[LISTED RECORDS — start]
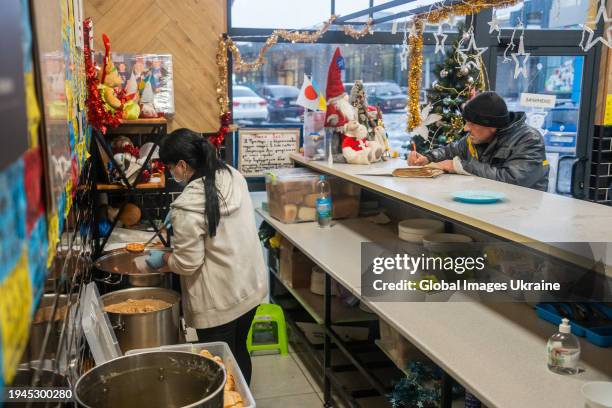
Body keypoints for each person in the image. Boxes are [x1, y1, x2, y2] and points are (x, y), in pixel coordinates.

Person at [145, 128, 267, 384]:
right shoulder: (233, 175)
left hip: (218, 302)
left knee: (218, 366)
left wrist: (164, 259)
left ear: (182, 165)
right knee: (239, 351)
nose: (170, 173)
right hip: (249, 287)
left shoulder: (188, 205)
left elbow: (187, 263)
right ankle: (241, 399)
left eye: (170, 167)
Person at [408, 91, 549, 191]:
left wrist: (457, 166)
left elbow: (513, 180)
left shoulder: (530, 139)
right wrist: (426, 158)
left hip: (524, 214)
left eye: (472, 123)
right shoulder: (477, 138)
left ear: (491, 126)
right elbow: (450, 150)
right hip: (487, 203)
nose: (466, 128)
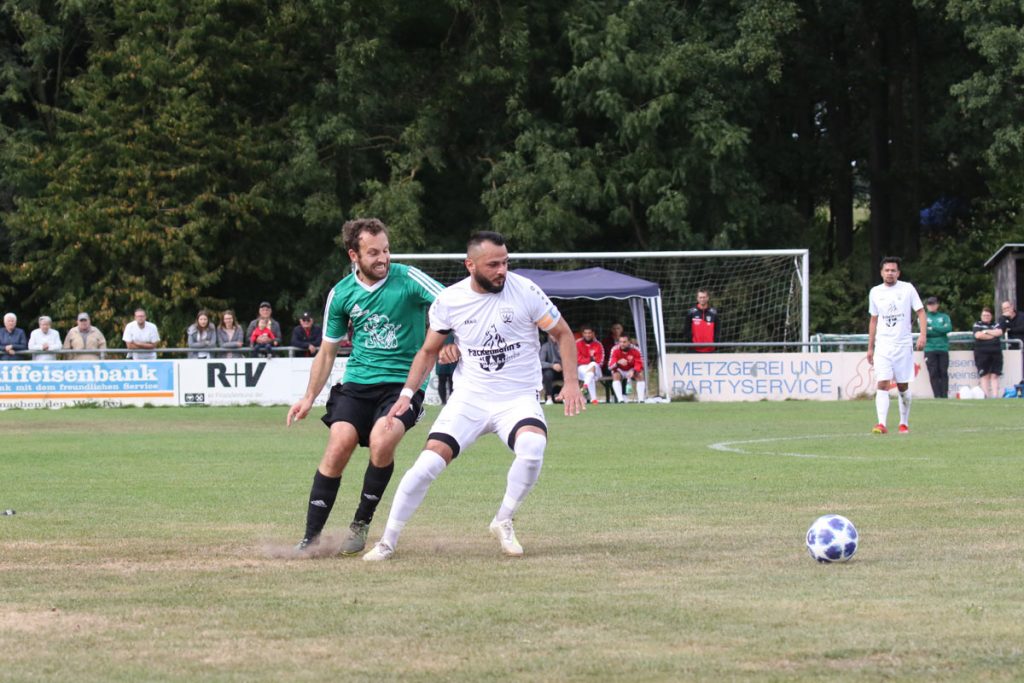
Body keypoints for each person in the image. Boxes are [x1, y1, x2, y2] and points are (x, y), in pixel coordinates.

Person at [363, 230, 585, 562]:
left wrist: (571, 382)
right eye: (493, 264)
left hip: (517, 397)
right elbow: (428, 351)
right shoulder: (449, 300)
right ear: (470, 265)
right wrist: (407, 393)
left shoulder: (526, 291)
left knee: (532, 447)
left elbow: (563, 334)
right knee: (426, 465)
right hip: (470, 398)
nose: (502, 270)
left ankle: (503, 520)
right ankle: (387, 541)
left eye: (505, 262)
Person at [286, 217, 444, 557]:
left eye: (386, 250)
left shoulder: (408, 279)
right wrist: (308, 397)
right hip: (357, 383)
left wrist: (443, 338)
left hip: (403, 385)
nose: (383, 258)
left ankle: (360, 523)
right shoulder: (342, 293)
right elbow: (327, 352)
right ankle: (311, 538)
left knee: (382, 439)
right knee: (338, 444)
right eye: (373, 253)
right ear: (353, 256)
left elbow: (453, 303)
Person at [867, 257, 926, 434]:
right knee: (882, 383)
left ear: (898, 273)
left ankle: (903, 423)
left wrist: (923, 335)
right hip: (883, 345)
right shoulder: (875, 292)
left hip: (903, 345)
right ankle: (881, 424)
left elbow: (921, 312)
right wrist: (870, 347)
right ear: (881, 273)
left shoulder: (907, 289)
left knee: (902, 386)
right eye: (887, 270)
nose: (890, 273)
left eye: (893, 270)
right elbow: (873, 320)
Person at [923, 296, 952, 398]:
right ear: (927, 306)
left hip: (943, 348)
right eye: (929, 304)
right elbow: (925, 331)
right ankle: (937, 395)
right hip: (929, 348)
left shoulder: (944, 316)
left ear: (937, 305)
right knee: (933, 372)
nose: (931, 306)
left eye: (933, 304)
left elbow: (948, 328)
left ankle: (944, 395)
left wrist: (933, 328)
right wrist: (940, 329)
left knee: (943, 372)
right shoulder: (923, 317)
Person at [973, 306, 1003, 398]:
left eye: (988, 315)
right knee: (984, 375)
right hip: (982, 353)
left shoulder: (996, 324)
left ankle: (995, 396)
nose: (986, 317)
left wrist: (985, 331)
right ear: (981, 316)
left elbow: (999, 332)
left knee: (995, 375)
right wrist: (992, 335)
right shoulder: (977, 324)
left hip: (996, 353)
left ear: (991, 316)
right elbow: (978, 335)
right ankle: (986, 396)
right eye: (984, 315)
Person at [608, 333, 646, 403]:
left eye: (624, 342)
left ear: (629, 342)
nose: (622, 344)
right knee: (615, 375)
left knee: (640, 375)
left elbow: (639, 363)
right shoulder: (614, 349)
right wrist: (617, 363)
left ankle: (641, 400)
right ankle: (620, 400)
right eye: (620, 342)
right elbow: (610, 366)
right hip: (620, 370)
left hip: (631, 369)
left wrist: (634, 370)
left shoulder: (636, 349)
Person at [576, 324, 604, 405]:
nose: (587, 335)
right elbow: (578, 359)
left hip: (596, 369)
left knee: (593, 364)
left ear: (593, 334)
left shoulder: (598, 345)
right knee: (589, 374)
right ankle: (594, 399)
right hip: (582, 368)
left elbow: (600, 360)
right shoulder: (578, 344)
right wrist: (590, 359)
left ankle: (585, 387)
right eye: (585, 333)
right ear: (583, 334)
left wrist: (591, 361)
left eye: (589, 333)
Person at [998, 300, 1024, 384]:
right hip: (1011, 349)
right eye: (1004, 309)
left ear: (1012, 307)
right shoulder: (1002, 318)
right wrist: (1003, 318)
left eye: (1007, 307)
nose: (1006, 310)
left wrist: (1010, 330)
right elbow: (1000, 330)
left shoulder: (1022, 316)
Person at [686, 288, 718, 352]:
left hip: (710, 349)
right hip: (694, 349)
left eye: (704, 297)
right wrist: (691, 342)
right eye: (700, 297)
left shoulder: (713, 313)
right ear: (697, 298)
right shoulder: (691, 313)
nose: (702, 299)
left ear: (707, 298)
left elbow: (717, 330)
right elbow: (686, 329)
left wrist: (715, 343)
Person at [538, 332, 563, 404]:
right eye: (552, 334)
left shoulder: (564, 345)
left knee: (569, 373)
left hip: (563, 369)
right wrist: (552, 366)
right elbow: (540, 362)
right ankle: (549, 398)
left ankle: (566, 396)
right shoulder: (545, 346)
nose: (554, 336)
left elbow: (570, 360)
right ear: (549, 336)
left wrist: (563, 366)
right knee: (547, 374)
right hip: (551, 369)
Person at [434, 332, 456, 404]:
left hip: (453, 358)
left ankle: (451, 401)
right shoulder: (439, 330)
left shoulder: (455, 331)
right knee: (442, 380)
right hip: (441, 357)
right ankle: (443, 402)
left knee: (452, 381)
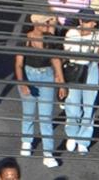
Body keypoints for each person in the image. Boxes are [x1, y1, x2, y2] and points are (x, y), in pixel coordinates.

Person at [15, 14, 64, 168]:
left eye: (48, 22)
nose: (47, 25)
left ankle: (48, 153)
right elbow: (18, 64)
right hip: (29, 76)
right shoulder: (25, 39)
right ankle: (26, 142)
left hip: (47, 77)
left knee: (45, 117)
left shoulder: (50, 39)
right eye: (44, 22)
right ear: (35, 24)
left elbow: (56, 60)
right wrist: (22, 83)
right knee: (28, 113)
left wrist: (61, 82)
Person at [62, 11, 99, 155]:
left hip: (92, 70)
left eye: (91, 21)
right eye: (86, 21)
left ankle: (83, 140)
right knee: (73, 107)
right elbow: (64, 57)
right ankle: (72, 134)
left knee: (89, 107)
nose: (89, 24)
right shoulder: (71, 34)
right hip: (74, 71)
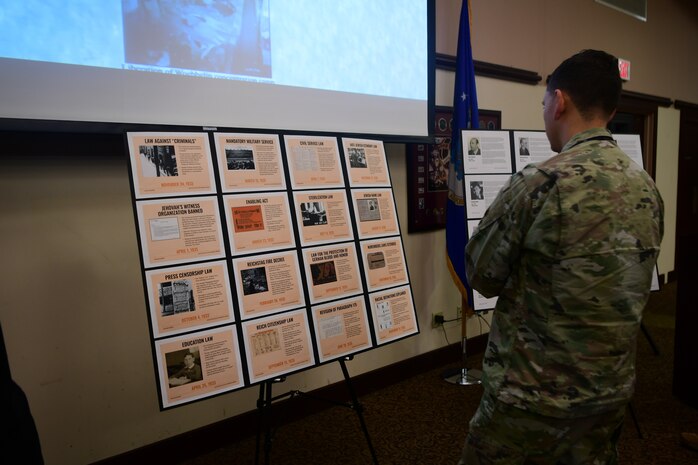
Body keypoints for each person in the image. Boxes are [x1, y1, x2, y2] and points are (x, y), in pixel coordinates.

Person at [459, 49, 664, 464]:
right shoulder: (646, 187)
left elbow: (481, 275)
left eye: (543, 102)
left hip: (532, 400)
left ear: (559, 101)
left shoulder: (541, 183)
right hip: (608, 394)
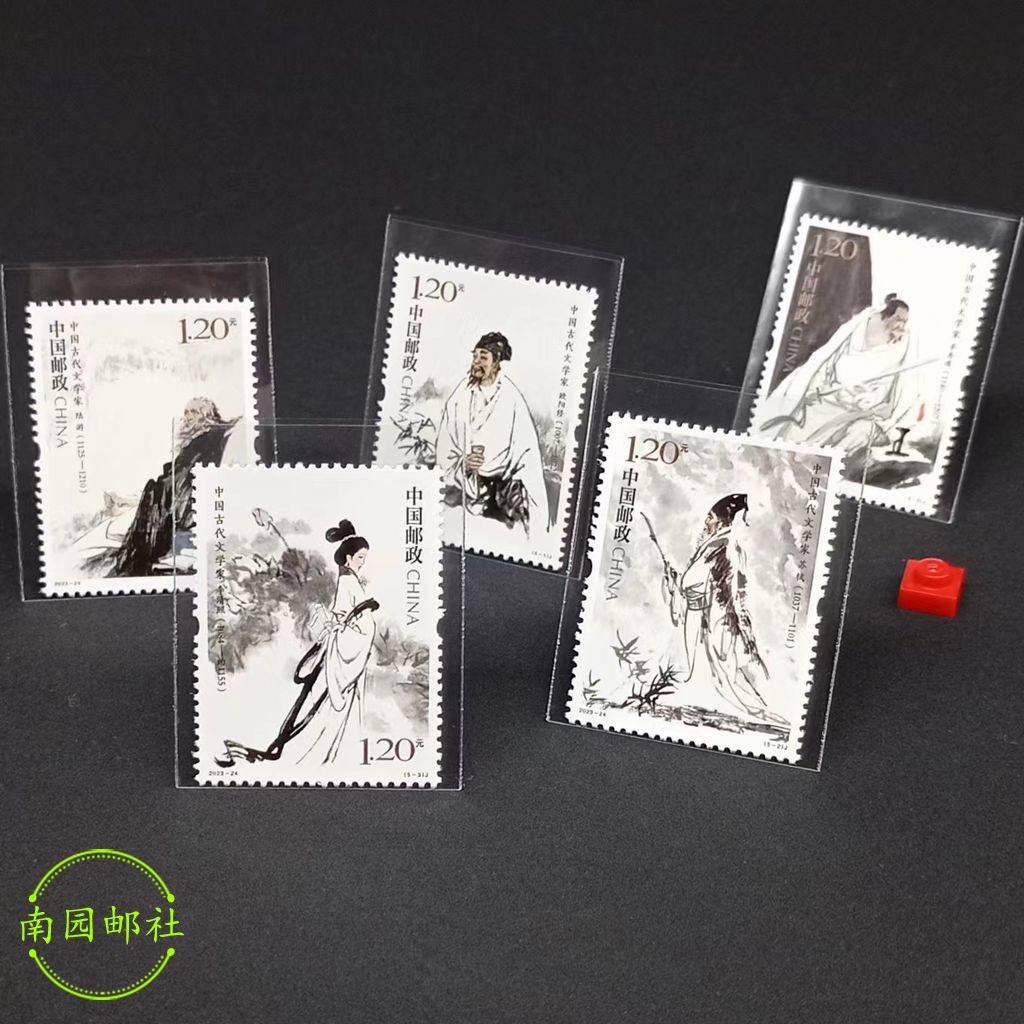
[LISTED RECORDS — finish]
◆ WHAT TO WORK ON
In the listing above, find the line containing "nose: (170, 173)" and the line containing "right shoulder: (875, 292)", then print exactly those two lines and every line between them, minus the pictures.

◆ OUTPUT FOR THIS EXERCISE
nose: (170, 173)
right hip: (249, 287)
left shoulder: (188, 205)
left elbow: (187, 263)
right ankle: (241, 399)
left eye: (170, 167)
Person at [408, 91, 549, 191]:
left wrist: (457, 166)
left elbow: (513, 180)
left shoulder: (530, 139)
right wrist: (426, 158)
left hip: (524, 214)
left eye: (472, 123)
right shoulder: (477, 138)
left ear: (491, 126)
right elbow: (450, 150)
right hip: (487, 203)
nose: (466, 128)
Body keypoints for each person in the image. Boxes are [x1, y1, x2, y2] and points are (x, y), in pixel coordinates.

Person at [363, 230, 585, 562]:
left wrist: (571, 382)
right eye: (493, 264)
left hip: (517, 397)
right elbow: (428, 351)
right shoulder: (449, 300)
right ear: (470, 265)
right wrist: (407, 393)
left shoulder: (526, 291)
left knee: (532, 447)
left elbow: (563, 334)
right knee: (426, 465)
right hip: (470, 398)
nose: (502, 270)
left ankle: (503, 520)
right ankle: (387, 541)
left eye: (505, 262)
Person at [286, 217, 444, 557]:
left eye: (386, 250)
left shoulder: (408, 279)
right wrist: (308, 397)
right hip: (357, 383)
left wrist: (443, 338)
left hip: (403, 385)
nose: (383, 258)
left ankle: (360, 523)
right shoulder: (342, 293)
right elbow: (327, 352)
right ankle: (311, 538)
left knee: (382, 439)
right knee: (338, 444)
right eye: (373, 253)
right ear: (353, 256)
left elbow: (453, 303)
Person at [867, 257, 926, 434]:
right knee: (882, 383)
left ear: (898, 273)
left ankle: (903, 423)
left wrist: (923, 335)
right hip: (883, 345)
right shoulder: (875, 292)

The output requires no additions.